If your application is a general purpose program, you'll probably let your users select their own filenames. If they want to store data directly to a memory stick mounted in /dev or /media or a remote filesystem mounted into /automount/blah, their home directories, a /srv/ directory for content served on the machine, or /tmp/, let them. It's up to users to pick reasonable filenames and directories for their data. It is up to users to have proper permissions already. (Don't try to provide mechanisms for users to write in locations they don't have privileges.)
Application file installation and ownership
There are two common ways to install an application on a Linux system:
The administrator installs it once, for everyone. This is usual. The programs are owned by root or bin or adm or some similar account. The programs run as whichever user executes them, so they get the user's privileges for creating and reading files. If they are packaged with distribution packaging files, executables will typically live in /usr/bin/, libraries in /usr/lib/, and non-object-files (images, schemas, etc.) will live in /usr/share/. (/bin/ and /lib/ are for applications needed at early boot or for rescue environments. /usr might be common to all machines in a network, mounted read-only late in the boot up process.) (See the FHS for full details.)

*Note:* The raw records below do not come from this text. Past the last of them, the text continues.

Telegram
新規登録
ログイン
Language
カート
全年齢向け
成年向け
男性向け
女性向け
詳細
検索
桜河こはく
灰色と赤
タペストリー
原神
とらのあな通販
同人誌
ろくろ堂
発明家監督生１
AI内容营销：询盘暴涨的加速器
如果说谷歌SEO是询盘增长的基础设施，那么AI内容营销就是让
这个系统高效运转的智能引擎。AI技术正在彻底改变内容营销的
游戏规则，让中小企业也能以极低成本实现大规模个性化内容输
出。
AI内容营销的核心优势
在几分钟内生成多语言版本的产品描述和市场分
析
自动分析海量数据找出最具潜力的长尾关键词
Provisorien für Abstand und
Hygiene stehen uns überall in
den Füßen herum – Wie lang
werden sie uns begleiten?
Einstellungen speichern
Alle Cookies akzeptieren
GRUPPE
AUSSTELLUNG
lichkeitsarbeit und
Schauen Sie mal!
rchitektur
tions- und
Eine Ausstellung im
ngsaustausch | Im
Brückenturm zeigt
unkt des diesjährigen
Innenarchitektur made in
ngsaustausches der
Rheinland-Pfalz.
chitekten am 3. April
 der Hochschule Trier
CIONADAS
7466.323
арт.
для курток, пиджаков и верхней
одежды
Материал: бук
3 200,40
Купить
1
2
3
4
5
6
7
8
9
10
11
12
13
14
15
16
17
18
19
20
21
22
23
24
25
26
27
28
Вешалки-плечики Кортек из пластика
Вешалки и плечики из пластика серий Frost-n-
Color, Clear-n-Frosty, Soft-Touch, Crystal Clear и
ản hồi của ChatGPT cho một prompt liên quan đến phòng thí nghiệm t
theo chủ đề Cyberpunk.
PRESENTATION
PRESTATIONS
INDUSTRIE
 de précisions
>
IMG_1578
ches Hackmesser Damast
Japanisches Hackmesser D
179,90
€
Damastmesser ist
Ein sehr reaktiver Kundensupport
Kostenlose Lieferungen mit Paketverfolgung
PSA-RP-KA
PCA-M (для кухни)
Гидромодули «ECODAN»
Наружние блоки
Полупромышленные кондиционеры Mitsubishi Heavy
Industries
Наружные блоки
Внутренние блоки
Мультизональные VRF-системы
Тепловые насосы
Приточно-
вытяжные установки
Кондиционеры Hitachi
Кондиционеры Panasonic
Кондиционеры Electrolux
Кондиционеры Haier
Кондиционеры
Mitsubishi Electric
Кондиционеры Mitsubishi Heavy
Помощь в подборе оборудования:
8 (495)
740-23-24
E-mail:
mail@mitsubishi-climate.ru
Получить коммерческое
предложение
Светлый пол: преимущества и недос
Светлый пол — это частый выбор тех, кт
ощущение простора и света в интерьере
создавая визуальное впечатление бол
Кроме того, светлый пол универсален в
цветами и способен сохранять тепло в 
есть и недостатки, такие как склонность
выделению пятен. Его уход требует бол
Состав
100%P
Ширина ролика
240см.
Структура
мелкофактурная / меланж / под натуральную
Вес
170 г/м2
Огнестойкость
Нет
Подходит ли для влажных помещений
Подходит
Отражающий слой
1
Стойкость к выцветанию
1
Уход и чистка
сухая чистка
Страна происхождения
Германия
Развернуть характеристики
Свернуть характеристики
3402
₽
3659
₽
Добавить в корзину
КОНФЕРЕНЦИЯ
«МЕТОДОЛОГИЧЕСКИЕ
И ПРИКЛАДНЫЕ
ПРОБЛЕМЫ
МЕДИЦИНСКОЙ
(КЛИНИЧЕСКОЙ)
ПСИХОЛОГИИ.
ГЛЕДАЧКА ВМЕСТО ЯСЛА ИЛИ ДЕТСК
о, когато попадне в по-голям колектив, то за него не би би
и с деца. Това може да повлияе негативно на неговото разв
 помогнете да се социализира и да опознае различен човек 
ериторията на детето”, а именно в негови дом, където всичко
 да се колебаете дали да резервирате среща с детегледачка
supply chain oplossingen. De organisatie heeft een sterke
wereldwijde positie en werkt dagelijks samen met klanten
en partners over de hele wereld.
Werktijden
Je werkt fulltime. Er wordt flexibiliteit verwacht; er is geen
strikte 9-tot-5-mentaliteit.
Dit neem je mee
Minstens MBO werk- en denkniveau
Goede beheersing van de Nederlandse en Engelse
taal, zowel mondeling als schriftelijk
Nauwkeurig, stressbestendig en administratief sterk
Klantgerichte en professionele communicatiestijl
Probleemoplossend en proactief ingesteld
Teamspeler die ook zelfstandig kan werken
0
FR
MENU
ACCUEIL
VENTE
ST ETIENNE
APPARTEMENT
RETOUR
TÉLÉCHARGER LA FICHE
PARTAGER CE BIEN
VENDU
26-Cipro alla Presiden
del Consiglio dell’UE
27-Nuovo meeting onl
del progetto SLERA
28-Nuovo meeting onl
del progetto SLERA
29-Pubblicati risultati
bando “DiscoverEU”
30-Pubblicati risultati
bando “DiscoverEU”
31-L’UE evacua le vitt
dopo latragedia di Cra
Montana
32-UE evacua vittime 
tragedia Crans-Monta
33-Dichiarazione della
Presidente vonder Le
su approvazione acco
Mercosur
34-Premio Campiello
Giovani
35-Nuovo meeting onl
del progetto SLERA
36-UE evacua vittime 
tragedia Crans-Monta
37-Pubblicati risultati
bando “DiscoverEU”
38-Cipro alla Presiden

If the programs are unpackaged, then /usr/local/ will be the starting point: /usr/local/bin/, /usr/local/lib/, /usr/local/share/, etc. Some administrators prefer /opt/.
Users install applications into their home directory. This is less common, but many users will have a ~/bin/ directory where they store shell scripts or programs they write, or link in programs from a ~/Local/<foo>/ directory. (There is nothing magic about that name. It was just the first thing I thought of years ago. Others choose other names.) This is where ./configure --prefix=~/Local/blah pays for itself.)
In Linux, everything is text i.e. ASCII.
Configuration is stored in configuration files which normally have .conf extension and stored in /etc folder.
The executable of your application normally resides in /usr/bin folder. The data files of your application can go to /usr/lib or folder in /usr/ folder.
It is important to consider which language you are writing your application in. In C/C++ a custom makefile is used to do installation which copies these files in respective folders. The location of installation can be tracked by tracking the .conf file and storing the location while generation using bash script.
You should really know bash scripting in order to automate this everything.